“What’s wrong with our children? Adults telling children to be honest while lying and cheating. Adults telling children to not be violent while marketing and glorifying violence… I believe that adult hypocrisy is the biggest problem children face in America.”
Marian Wright, the youngest of five children, grew up in Bennettsville, South Carolina, where her father was a Baptist minister. In 1960 she graduated from Spelman College in Atlanta; three years later she had a law degree from Yale.
The first black woman to be admitted to the Mississippi Bar, she directed the NAACP Legal Defense and Educational Fund office in Jackson.
In 1968 she moved to Washington, D.C. to serve as counsel for the Poor People’s Campaign organized by Martin Luther King, Jr. That same year she married Peter Edelman, a former assistant to Robert F. Kennedy whom she had met during her years in Mississippi. She founded the Washington Research Project, a public interest law firm and parent body of the Children’s Defense Fund which she established in 1973. As founder, leader and principal spokesperson for the CDF, Mrs. Edelman worked to persuade Congress to overhaul foster care, support adoption, improve child care and protect children who are handicapped, homeless, abused or neglected. A philosophy of service absorbed during her childhood undergirds all her efforts. As she expresses it, “If you don’t like the way the world is, you have an obligation to change it. Just do it one step at a time.”

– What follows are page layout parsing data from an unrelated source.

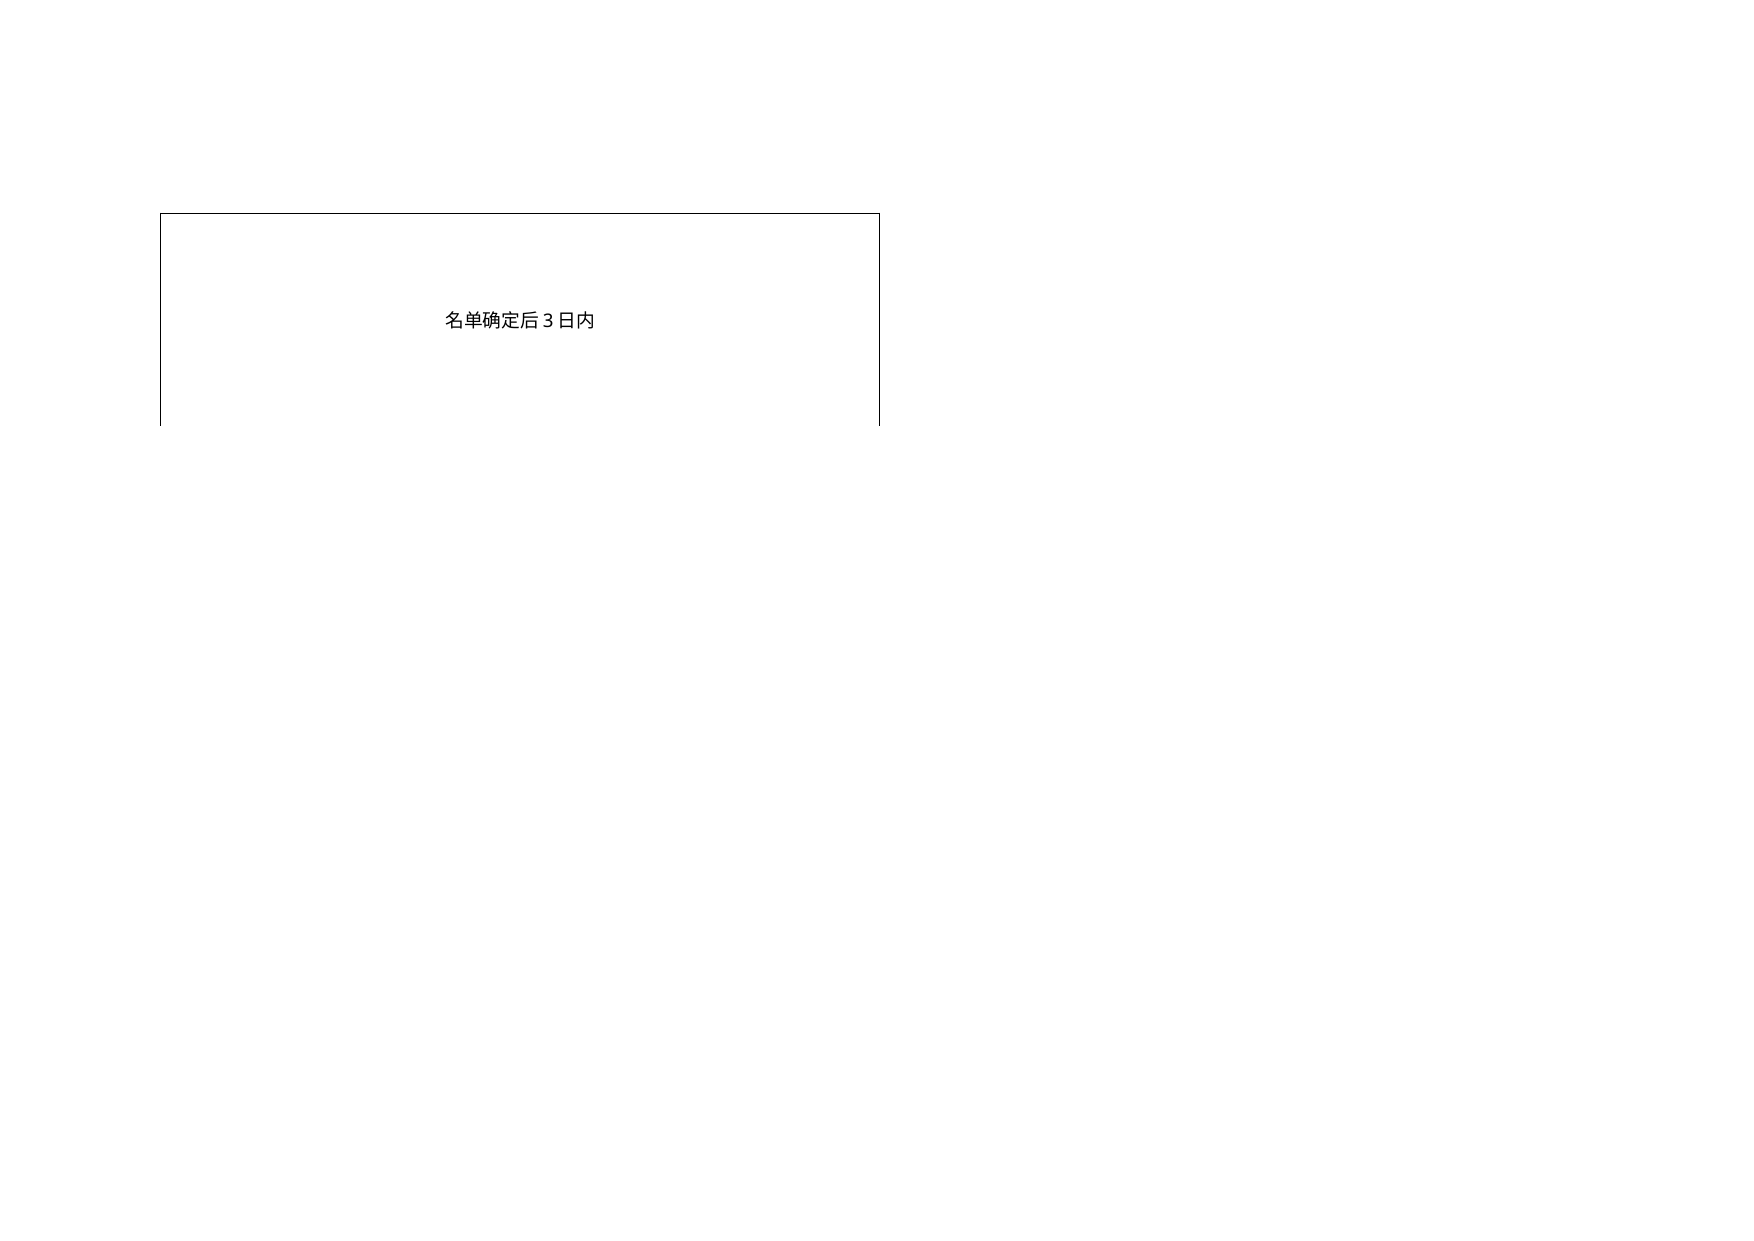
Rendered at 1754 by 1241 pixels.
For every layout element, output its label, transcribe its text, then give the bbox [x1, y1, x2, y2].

table_cell 名单确定后3日内 [161, 214, 879, 426]
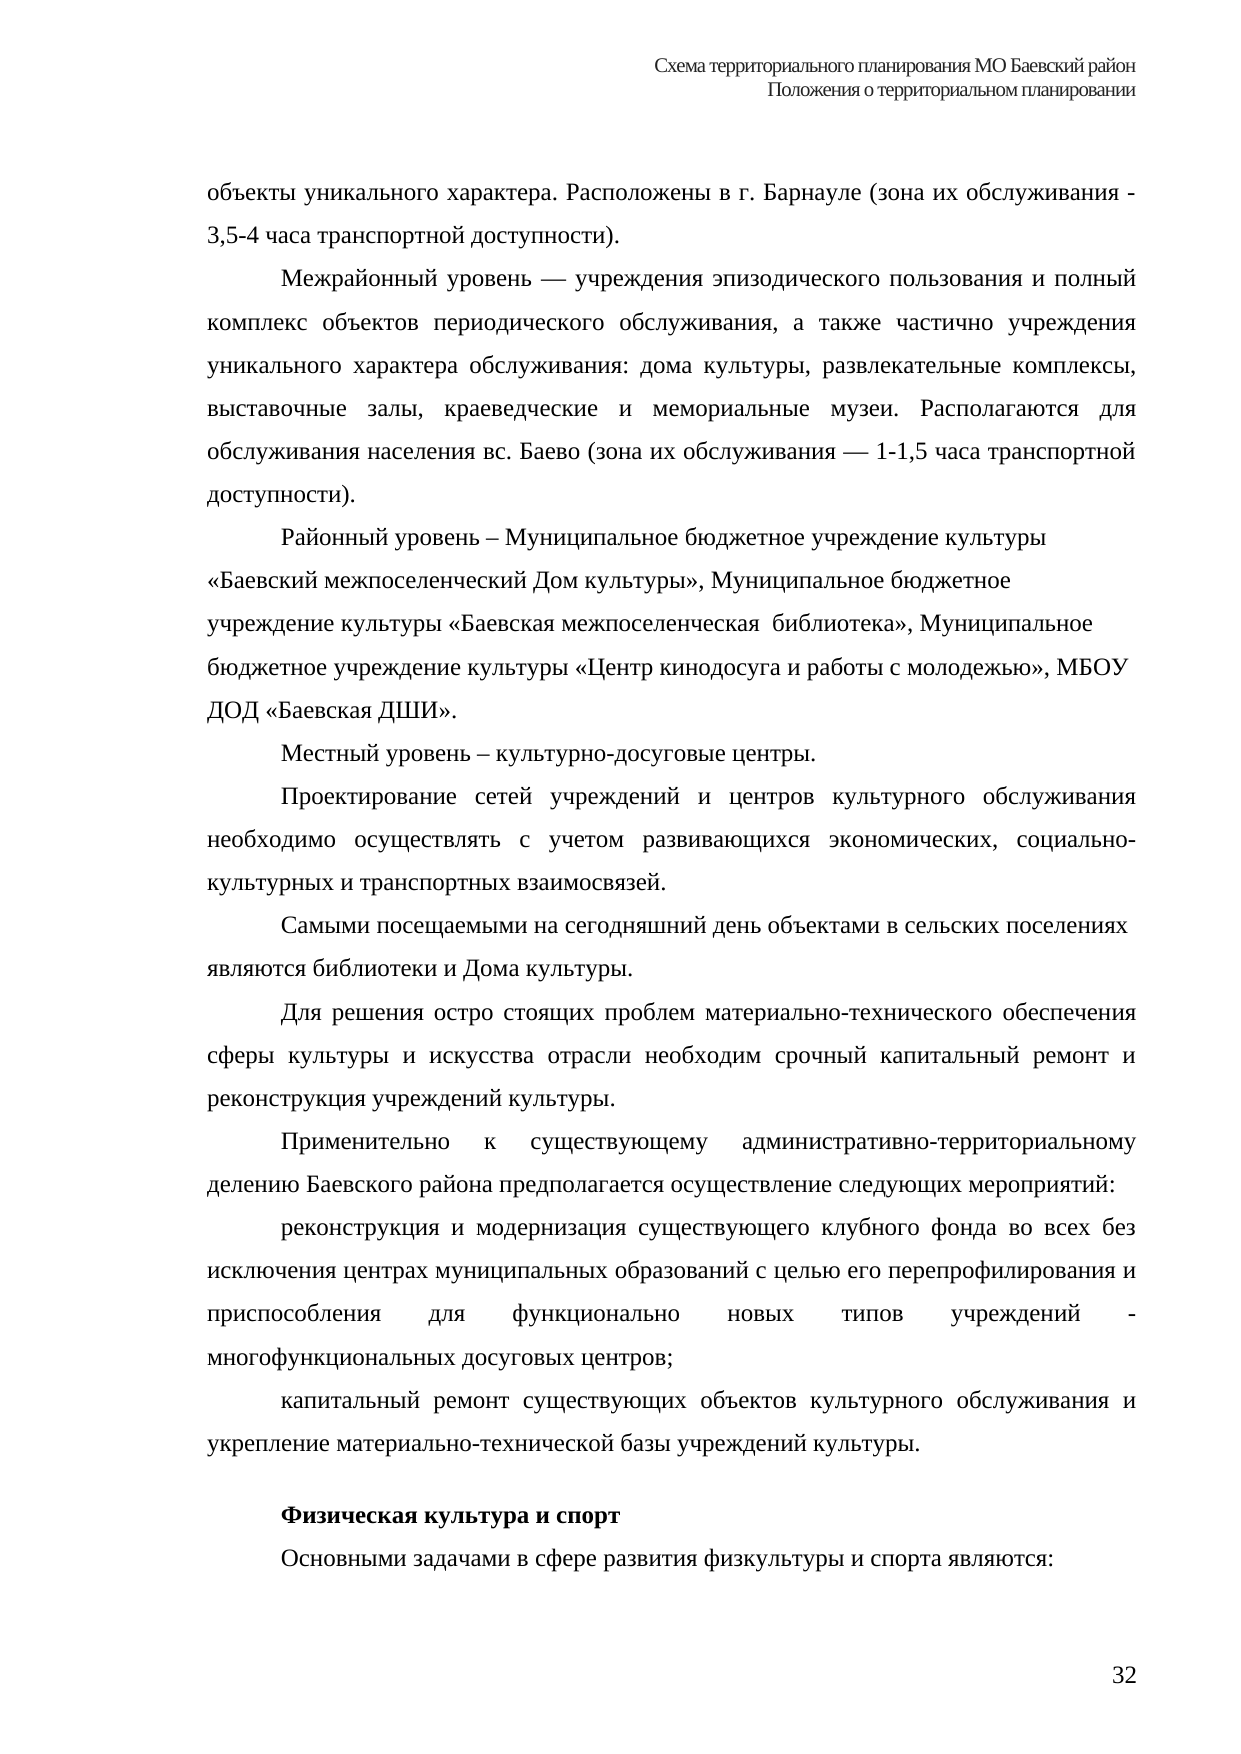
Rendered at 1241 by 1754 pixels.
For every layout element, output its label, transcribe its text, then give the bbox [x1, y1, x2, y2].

text Применительно к существующему административно-территориальному делению Баевского района предполагается осуществление следующих мероприятий: [207, 1126, 1137, 1198]
text Для решения остро стоящих проблем материально-технического обеспечения сферы культуры и искусства отрасли необходим срочный капитальный ремонт и реконструкция учреждений культуры. [207, 997, 1137, 1112]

If the world does not always seem ready to follow her example, it has, at least, accorded her many honors and awards. She has received the Albert Schweitzer Humanitarian Prize, the Heinz Award, a MacArthur Foundation prize Fellowship, the Presidential Medal of Freedom (2000) and the Robert F. Kennedy Lifetime Achievement Award for her writings. She is the author of seven books, including:
Families in Peril: An agenda for Social Change; The Measure of Our Success: A Letter to My Children and Yours; and I’m Your Child, God: Prayers for Our Children. She holds 65 honorary degrees.
She continues to advocate youth pregnancy prevention, child-care funding, prenatal care, greater parental responsibility in teaching values and curtailing children’s exposure to the barrage of violent images transmitted by mass media.
Both Marian Wright Edelman and Truth teller Nancy Carlsson-Paige have advocated for children and the sacred period in life we know as early childhood.
A study of each of their lives would necessarily lead students to understand the importance of early childhood and the politics associated with it. We encourage teachers to use these portraits to allow students to fully embrace the issues both women present us with through their work and biographies.
In addition , the portrait and bio of Sandra Steingraber can be included , as students begin to explore the impact of environmental issues on young children. Sandra writes about this extensively in her book, Raising Elijah as well the articles which appear regularly in Orion Magazine. See her portrait page for links to this information.
No study of Marian Wright Edelman can be done without a thorough research of the Children's Defense Fund. Note: there are numerous videos of Marian Wright Edelman on this site that can and should be shared with students.
Marian Wright Edelman writes regularly for Huffington Post. Her short articles are packed with information about the conditions under which children live, what we can and should do about them and how current events and laws impact them.
A fabulous resource for learning more about her work.
When working with students and Marian Wright Edelman's portrait, we often discuss her quote in great depth. What are the things students see around them that they feel are representative of adult hypocrisy? Michael Moore has a blog site on his webpage that features the writing of high school students around the country. This could serve as a catalyst for conversation or even a model for something you'd create in your classroom.